By: Dr. Luther Brady
PHILADELPHIA, PA.- As an avid collector of contemporary art, I very much depend on the veracity and truthfulness of the artwork I purchase. It is important to have trust in the art dealer, and that the dealer is transparent about the provenance. And, as a medical professional as well, much of the same resonates in the relationship between a patient and a physician.
There are strong parallels between the models and procedures followed in diagnostic medical research and art authentication. In discerning the authenticity of an art work a painting, for example forensic tests and studies play a part in the process, but only go so far and are not, by any means, exhaustive and absolute.
Medical procedures are used to arrive at a diagnostic opinion; however, the process is a cognitive one, in which tests, studies, physical examinations and findings are joined to form an accurate impression.
A single aberrant test result in a patient demands and dictates confirmation by repeat studies and tests within the same laboratory or within several laboratories to assure proper compatibility with the patients condition especially when the result is not expected or misrepresents the true state of a patients health and the doctors assessment in examination.
Such standard practice in medicine should be mirrored in the authentication process of compositions, as the area of forensic science develops as a new tool in determining the credulity in works of art.

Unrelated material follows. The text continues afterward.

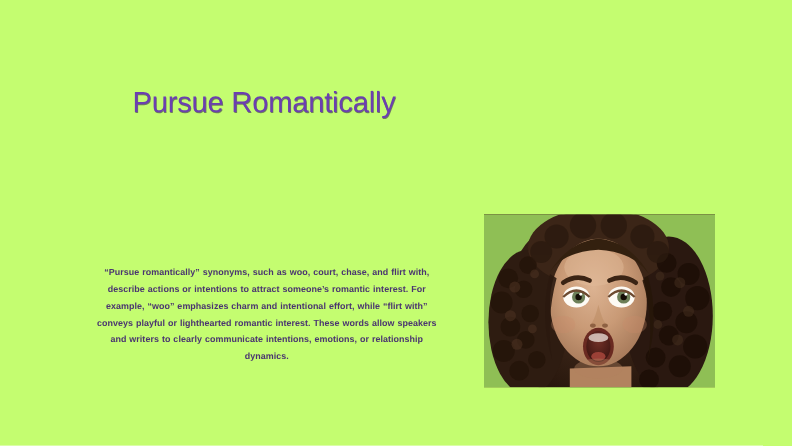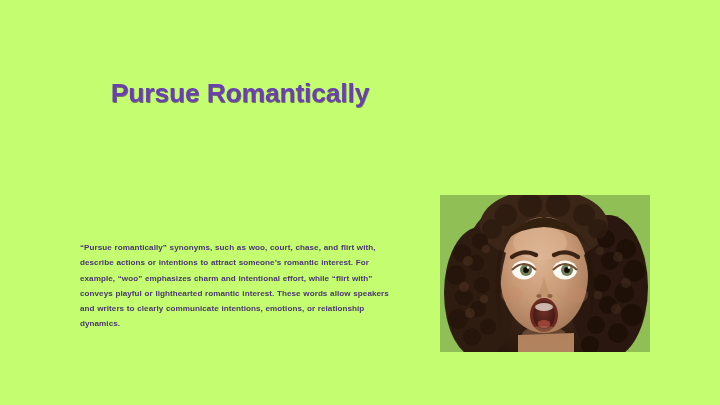"Pursue Romantically" #title-block .tline { font-weight: bold -> normal }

It is well known that artists experiment with existing, readily available and new materials, that are prototypes and not yet on the market. They test and invent in the studio from a multitude of sources outside stock art supply markets, which have been documented about in detail. There are numerous historical texts and manuscripts that provide references to the secrets of the old masters, for example.
The etiology of an artists practice is and has been the subject of endless speculation by art historians, conservators and museum professionals. And this field of study is, to some degree, similar to that of the medical clinician, whose work, if it is to be successful, must be conceived as a dynamic process. The capacity to devise an accurate opinion is the result of knowledge and experience accrued over years of practice.
As materials change and advance from those that were available when a work of art was originally created, one painting can have a considerable lineage of contrasting media of varied chronology.
In the developments and conclusions concerning a painting, subject of a lawsuit, from the Elegy to the Spanish Republic series of artist Robert Motherwell, it was revealed that the painting in question stemmed from a private collection that was branded faux because of one forensic study alone regardless of the divergent and shifting opinions on its authenticity by some experts in the field.
Given that Motherwell was an artist who routinely worked on and reworked his paintings, a plural study with a peer review should have been standard procedure.
This rings true in the investigation case on Jackson Pollocks 1943 pre-drip painting called Mural, which is being questioned for its material composition and techniques as in the methods of practice for artists in their studios. Both scientists and conservators will collaborate in the examination of the 8-by-20 foot canvas by developing a treatment approach. This kind of peer review is essential to the reliability in studies of this kind.
With that, I am curious why a private firm operated by a single individual, provided the only forensic analysis of the Motherwell painting in question. I wondered why the Dedalus Foundation, custodian of Motherwells legacy, failed to request that someone qualified from the Getty Institute or other reputable and respected institutions study the work, at least, for a second scientific evaluation.
The dictate and demand for adequate research and repeat study are crucial in art authentication. In the terms of diagnostic research, this demonstrates serious deficiencies of procedure ones that are out of keeping a comprehensive combination of connoisseurship and science.